→ **WORK INSTRUCTIONS**:
Rewrite everything in the entries below from the line that contains "Question 6 - Reading an ammeter." down to the line that contains "It reads 167.5 psi" as a numbered list, both ends included and blank lines dropped. Leave the pictures out.

- Opening Delimiter -

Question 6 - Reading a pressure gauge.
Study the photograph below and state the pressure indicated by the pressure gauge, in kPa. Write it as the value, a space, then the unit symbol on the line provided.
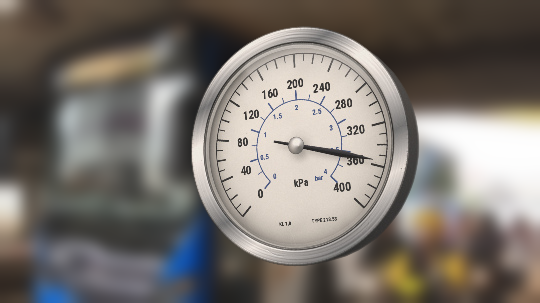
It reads 355 kPa
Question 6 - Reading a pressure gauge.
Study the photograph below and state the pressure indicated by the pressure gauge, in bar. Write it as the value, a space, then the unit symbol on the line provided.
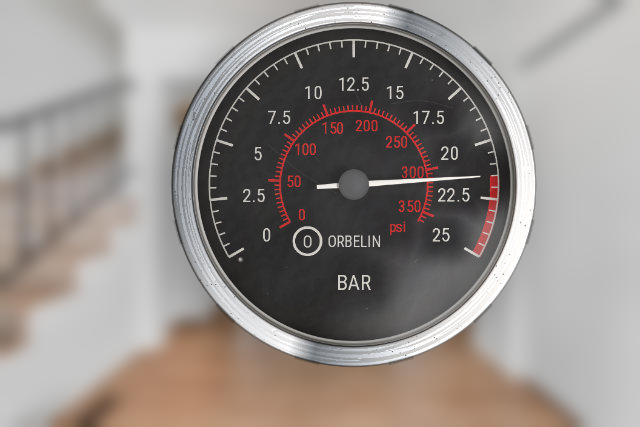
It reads 21.5 bar
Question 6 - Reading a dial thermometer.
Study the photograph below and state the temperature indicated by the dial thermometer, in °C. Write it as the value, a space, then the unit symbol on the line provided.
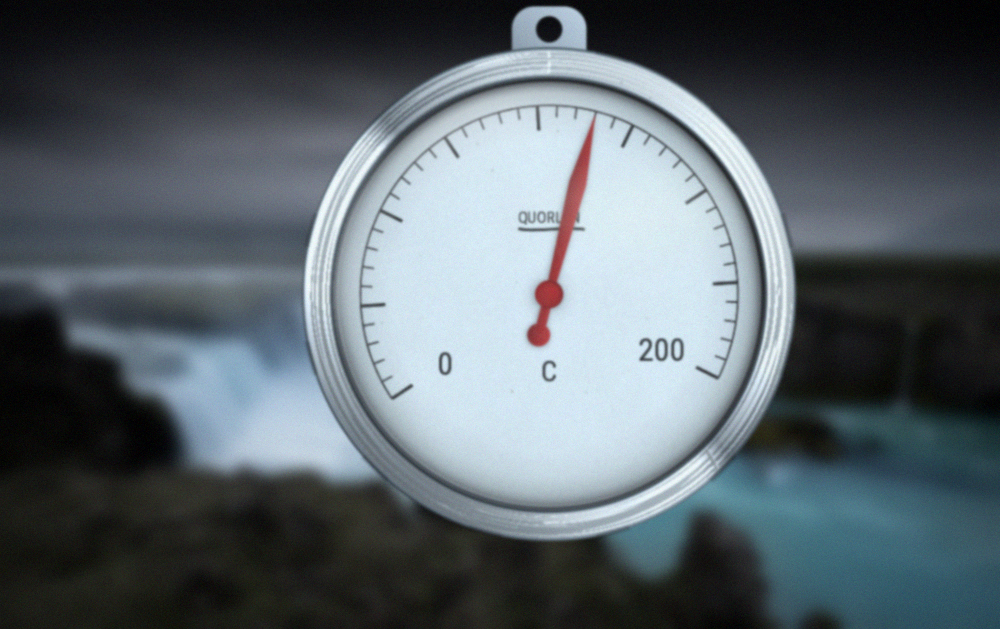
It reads 115 °C
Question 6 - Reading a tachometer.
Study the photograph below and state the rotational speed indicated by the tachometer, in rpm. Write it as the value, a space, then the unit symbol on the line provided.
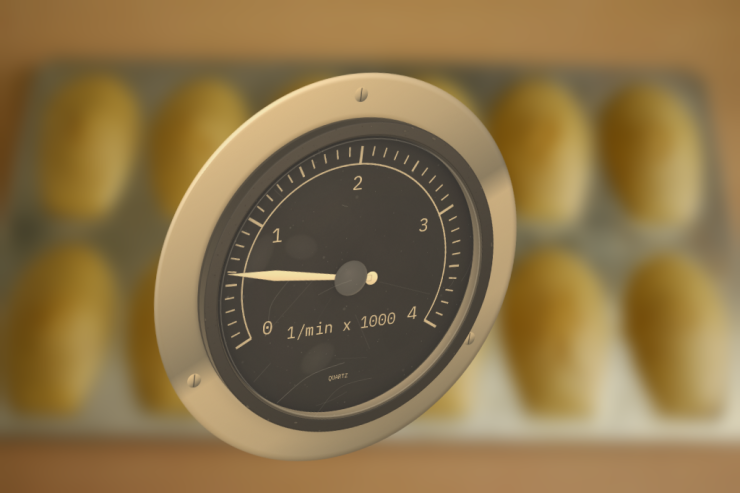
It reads 600 rpm
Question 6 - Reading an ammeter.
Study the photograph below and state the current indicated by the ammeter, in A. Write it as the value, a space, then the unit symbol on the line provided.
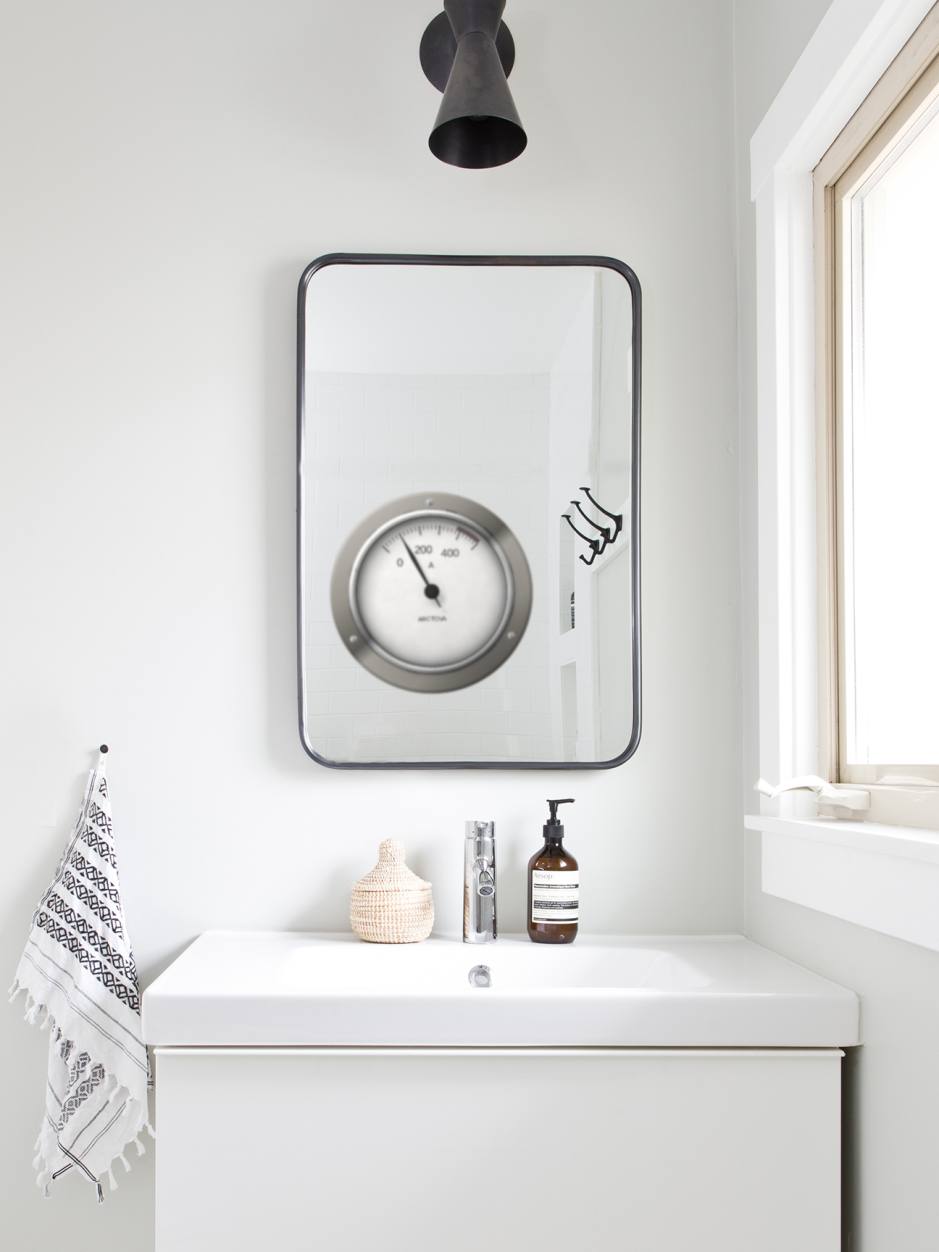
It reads 100 A
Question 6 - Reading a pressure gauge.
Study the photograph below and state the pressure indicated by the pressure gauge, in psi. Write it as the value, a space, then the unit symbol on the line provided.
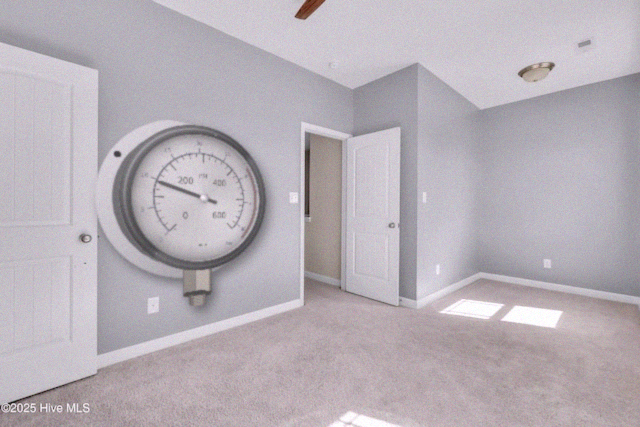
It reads 140 psi
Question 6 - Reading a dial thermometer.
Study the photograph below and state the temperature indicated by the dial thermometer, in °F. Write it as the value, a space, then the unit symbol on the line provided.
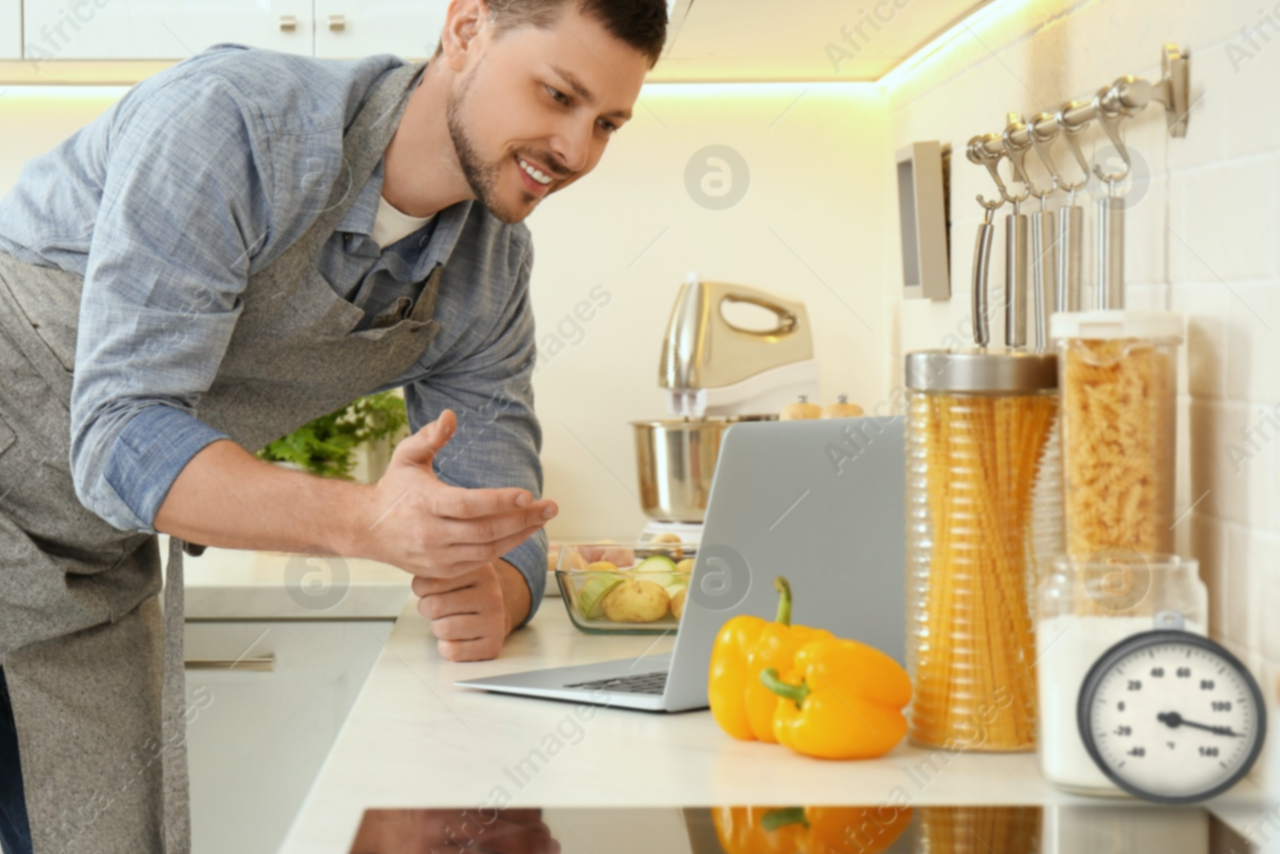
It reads 120 °F
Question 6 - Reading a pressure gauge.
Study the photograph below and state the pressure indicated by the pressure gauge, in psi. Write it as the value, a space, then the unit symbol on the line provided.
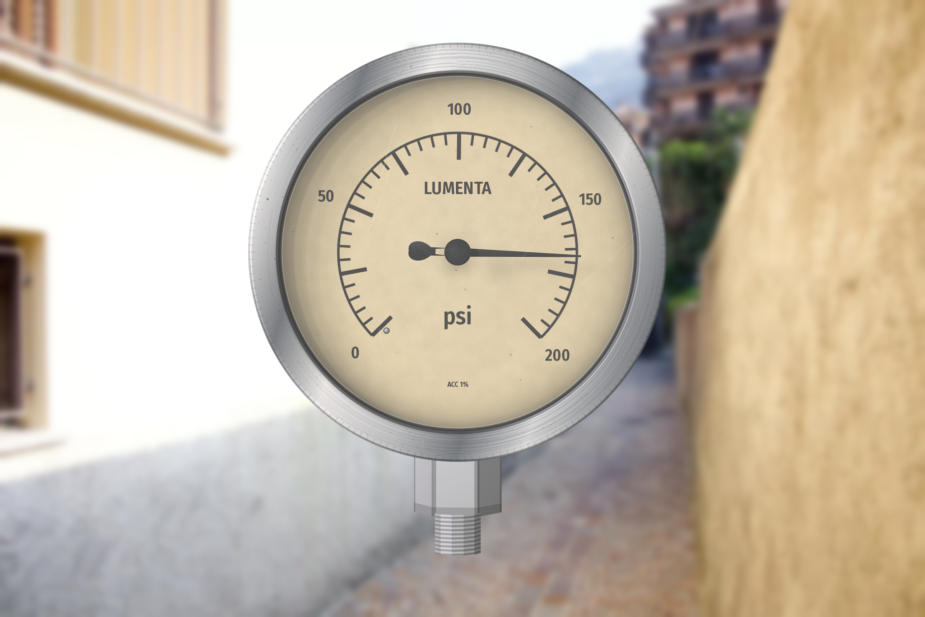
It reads 167.5 psi
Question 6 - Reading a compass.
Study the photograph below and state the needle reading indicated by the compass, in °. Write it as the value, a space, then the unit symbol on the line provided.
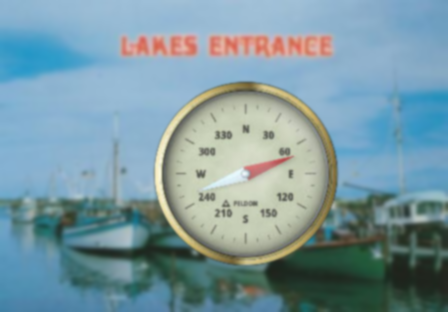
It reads 70 °
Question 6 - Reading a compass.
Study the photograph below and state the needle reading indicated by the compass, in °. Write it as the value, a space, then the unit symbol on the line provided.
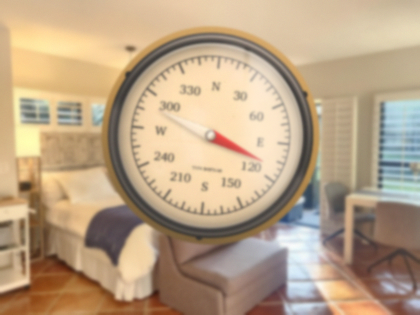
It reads 110 °
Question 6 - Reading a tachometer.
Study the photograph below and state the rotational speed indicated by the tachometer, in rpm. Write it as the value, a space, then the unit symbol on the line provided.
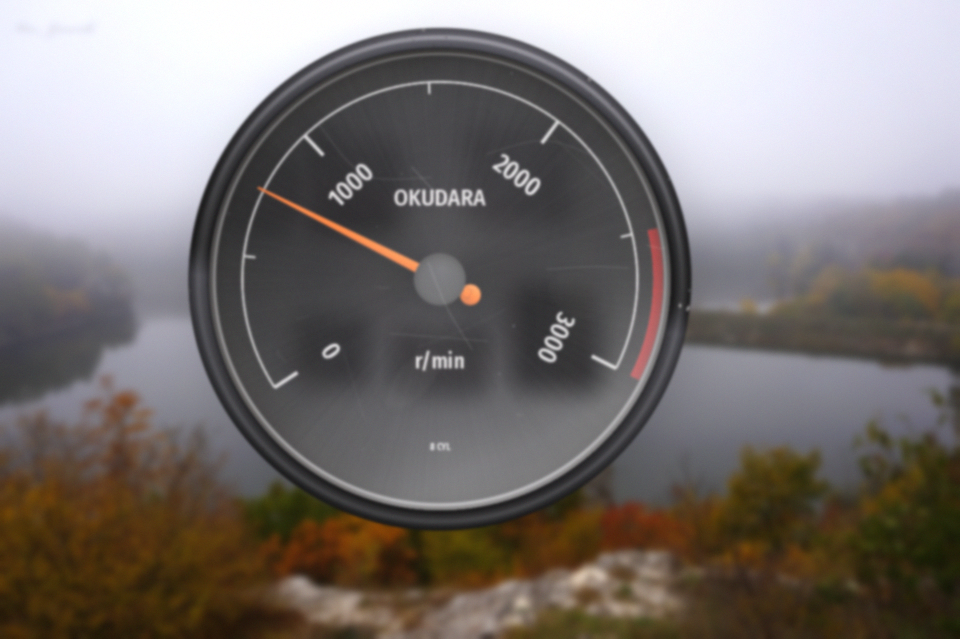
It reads 750 rpm
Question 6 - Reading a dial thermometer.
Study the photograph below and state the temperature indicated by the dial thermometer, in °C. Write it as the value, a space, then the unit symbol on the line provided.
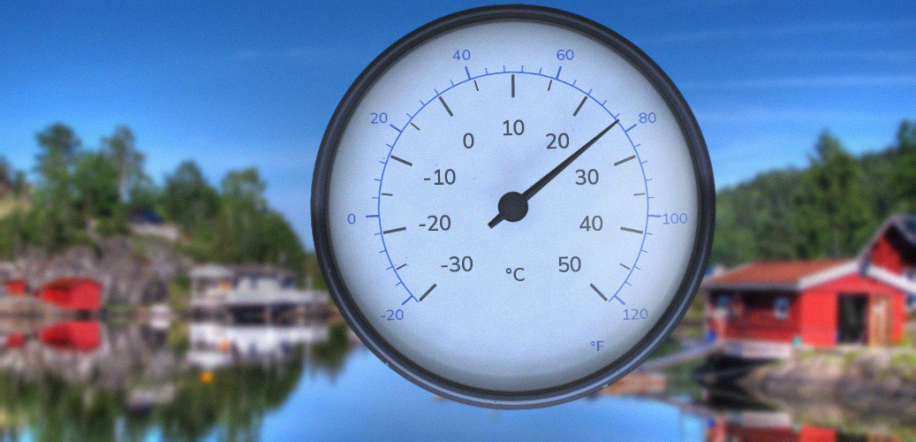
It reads 25 °C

- Closing Delimiter -

→ **FINISHED TASK**:
1. Question 6 - Reading an ammeter.
2. Study the photograph below and state the current indicated by the ammeter, in A. Write it as the value, a space, then the unit symbol on the line provided.
3. It reads 100 A
4. Question 6 - Reading a pressure gauge.
5. Study the photograph below and state the pressure indicated by the pressure gauge, in psi. Write it as the value, a space, then the unit symbol on the line provided.
6. It reads 140 psi
7. Question 6 - Reading a dial thermometer.
8. Study the photograph below and state the temperature indicated by the dial thermometer, in °F. Write it as the value, a space, then the unit symbol on the line provided.
9. It reads 120 °F
10. Question 6 - Reading a pressure gauge.
11. Study the photograph below and state the pressure indicated by the pressure gauge, in psi. Write it as the value, a space, then the unit symbol on the line provided.
12. It reads 167.5 psi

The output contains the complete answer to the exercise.